Records excerpted from a collection:
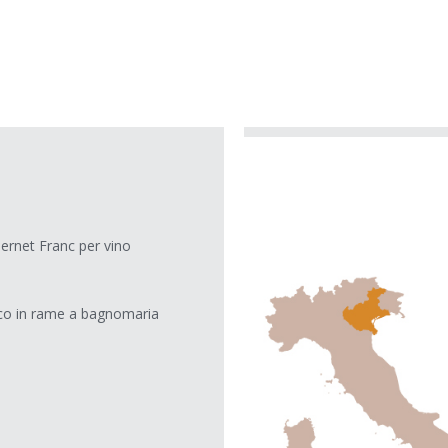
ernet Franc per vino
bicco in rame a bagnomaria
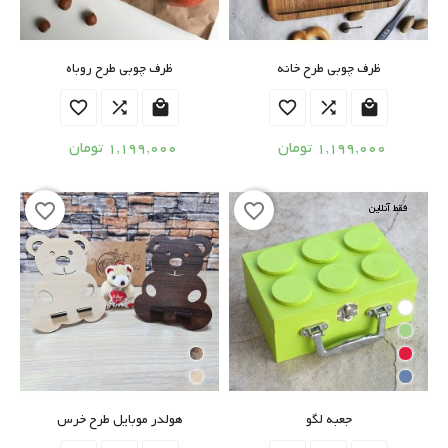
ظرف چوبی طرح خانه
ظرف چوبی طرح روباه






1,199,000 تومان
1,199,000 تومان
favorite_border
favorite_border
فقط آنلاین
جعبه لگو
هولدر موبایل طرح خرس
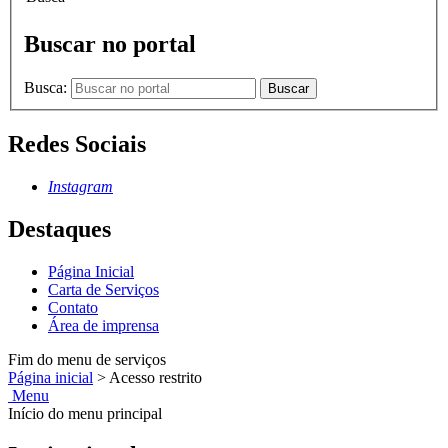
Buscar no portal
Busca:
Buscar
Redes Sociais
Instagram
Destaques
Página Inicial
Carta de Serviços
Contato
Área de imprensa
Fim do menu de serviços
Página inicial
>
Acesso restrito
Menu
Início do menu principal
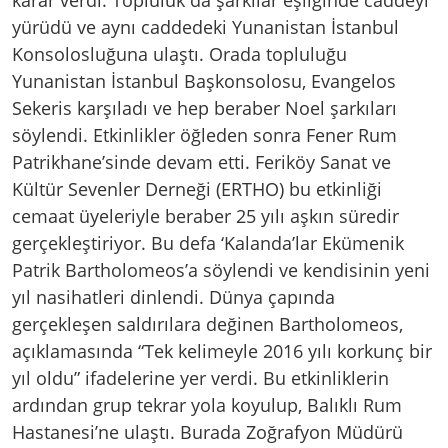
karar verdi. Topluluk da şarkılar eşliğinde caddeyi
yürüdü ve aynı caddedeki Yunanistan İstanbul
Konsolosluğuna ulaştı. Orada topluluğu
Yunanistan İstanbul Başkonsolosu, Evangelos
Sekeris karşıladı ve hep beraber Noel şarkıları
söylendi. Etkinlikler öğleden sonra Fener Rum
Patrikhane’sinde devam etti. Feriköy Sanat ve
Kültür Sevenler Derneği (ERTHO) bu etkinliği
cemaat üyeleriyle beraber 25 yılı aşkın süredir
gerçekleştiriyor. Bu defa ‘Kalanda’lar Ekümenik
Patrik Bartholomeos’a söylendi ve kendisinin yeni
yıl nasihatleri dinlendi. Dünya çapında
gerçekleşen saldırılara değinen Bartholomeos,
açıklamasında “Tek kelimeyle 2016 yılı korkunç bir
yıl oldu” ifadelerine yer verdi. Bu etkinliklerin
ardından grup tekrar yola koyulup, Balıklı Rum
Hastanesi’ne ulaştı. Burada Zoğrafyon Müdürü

Task prompt: Write the records out again in full, exactly, and skip every picture.

Written solution:
ernet Franc per vino
bicco in rame a bagnomaria
ظرف چوبی طرح خانه
ظرف چوبی طرح روباه






1,199,000 تومان
1,199,000 تومان
favorite_border
favorite_border
فقط آنلاین
جعبه لگو
هولدر موبایل طرح خرس
Buscar no portal
Busca:
Buscar
Redes Sociais
Instagram
Destaques
Página Inicial
Carta de Serviços
Contato
Área de imprensa
Fim do menu de serviços
Página inicial
>
Acesso restrito
Menu
Início do menu principal
karar verdi. Topluluk da şarkılar eşliğinde caddeyi
yürüdü ve aynı caddedeki Yunanistan İstanbul
Konsolosluğuna ulaştı. Orada topluluğu
Yunanistan İstanbul Başkonsolosu, Evangelos
Sekeris karşıladı ve hep beraber Noel şarkıları
söylendi. Etkinlikler öğleden sonra Fener Rum
Patrikhane’sinde devam etti. Feriköy Sanat ve
Kültür Sevenler Derneği (ERTHO) bu etkinliği
cemaat üyeleriyle beraber 25 yılı aşkın süredir
gerçekleştiriyor. Bu defa ‘Kalanda’lar Ekümenik
Patrik Bartholomeos’a söylendi ve kendisinin yeni
yıl nasihatleri dinlendi. Dünya çapında
gerçekleşen saldırılara değinen Bartholomeos,
açıklamasında “Tek kelimeyle 2016 yılı korkunç bir
yıl oldu” ifadelerine yer verdi. Bu etkinliklerin
ardından grup tekrar yola koyulup, Balıklı Rum
Hastanesi’ne ulaştı. Burada Zoğrafyon Müdürü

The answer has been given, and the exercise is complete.